How are Christians to respond? Micah 6:8 guides believers: “He has told you, O man, what is good; and what does the Lord require of you but to do justice, and to love kindness, and to walk humbly with your God?” Micah’s admonition is based on the principle of shalom, a Hebrew word meaning “Peace, prosperity, completeness, safeness, salvation, health, satisfaction, contentment, and blessing.” It is the word for “welfare” used in Jeremiah 29:7, “But seek the welfare of the city where I have sent you into exile, and pray to the Lord on its behalf, for in its welfare you will find your welfare.”

In Bible times, shalom was the goal of Hebrew life in community. Following this principle, Christians through history have advanced human rights, brought about the abolition of slavery, secured the basis for women’s and children’s rights, established modern education, formed the practice of modern medicine, instituted principles of modern charity, built the foundations of modern science, and shaped the arts. The influence of Christianity has been so profound that even the atheist philosopher Luc Ferry has said that it is to Christianity that Western Civilization “owed its entire democratic inheritance.”

In line with the principle of shalom, many believers have called for racial reconciliation and a greater sensitivity to the structural sin of racial injustice.

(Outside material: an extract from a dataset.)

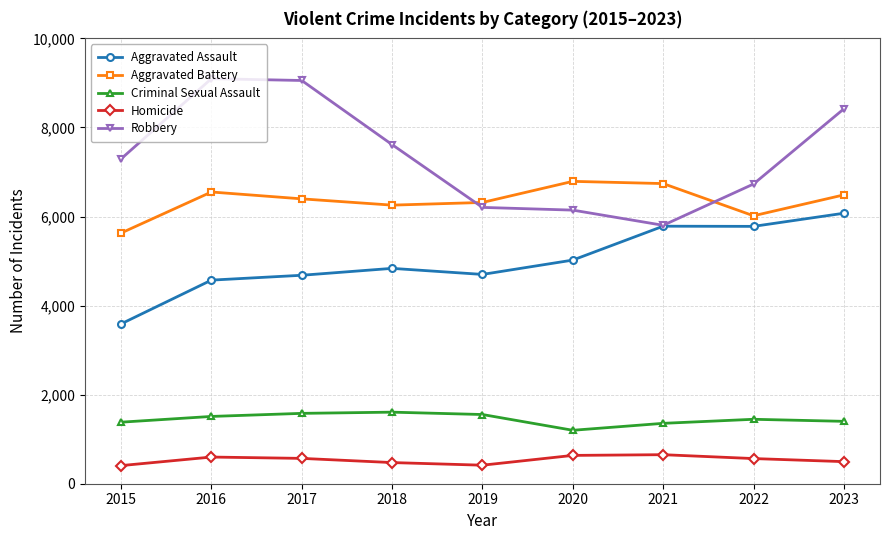

True or false: Homicide and Criminal Sexual Assault cross at least once.

False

Others have demanded practical policy solutions, such as more humane police procedures and a reform of police unions that protect bad cops.

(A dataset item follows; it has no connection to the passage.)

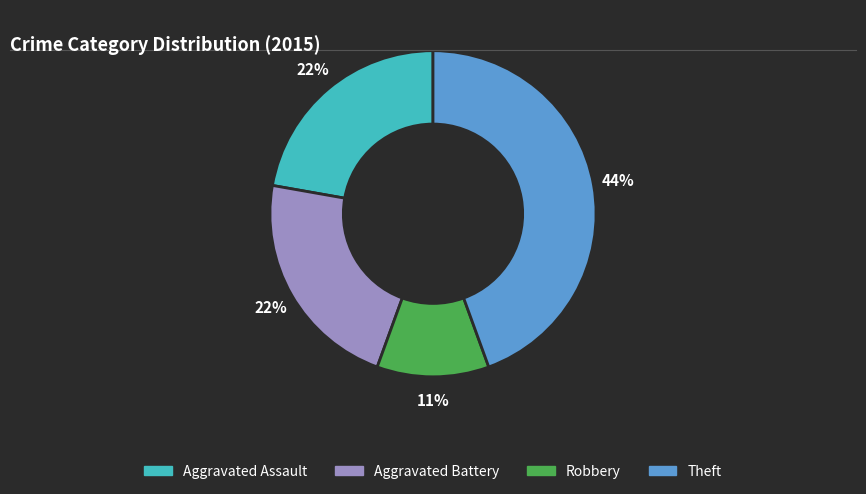

To the nearest percent, what is the average slice percentage?

25%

Many Christian, however, have responded with a shame-based appeal to racial guilt, often accompanied by self-exalting pronouncements of their anti-racist credentials. Many of these messages employ cult-like persuasive techniques, demanding conformity, playing on the emotional vulnerability of those who crave acceptance, cultivating an “us versus them” mentality, insisting on public confession, and isolating and humiliating those they deem to be insufficiently pure.

We need biblical thinking, and we need it urgently.

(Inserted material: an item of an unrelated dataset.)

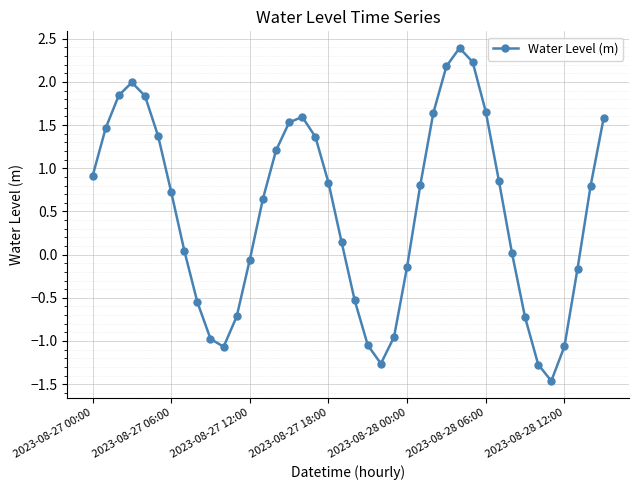

What is the average value?

0.5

Over the next several weeks, I’ll make six observations about justice from a biblical worldview and conclude with several specific thoughts about where we go from here, applying biblical principles of justice to our current situation of racial tension and instability. The goal of these short articles is to strengthen the ability of Christians to move beyond virtue-signaling to understand the times and discern what America ought to do. We need the wisdom of a biblical worldview to have a serious dialogue about the source of true justice.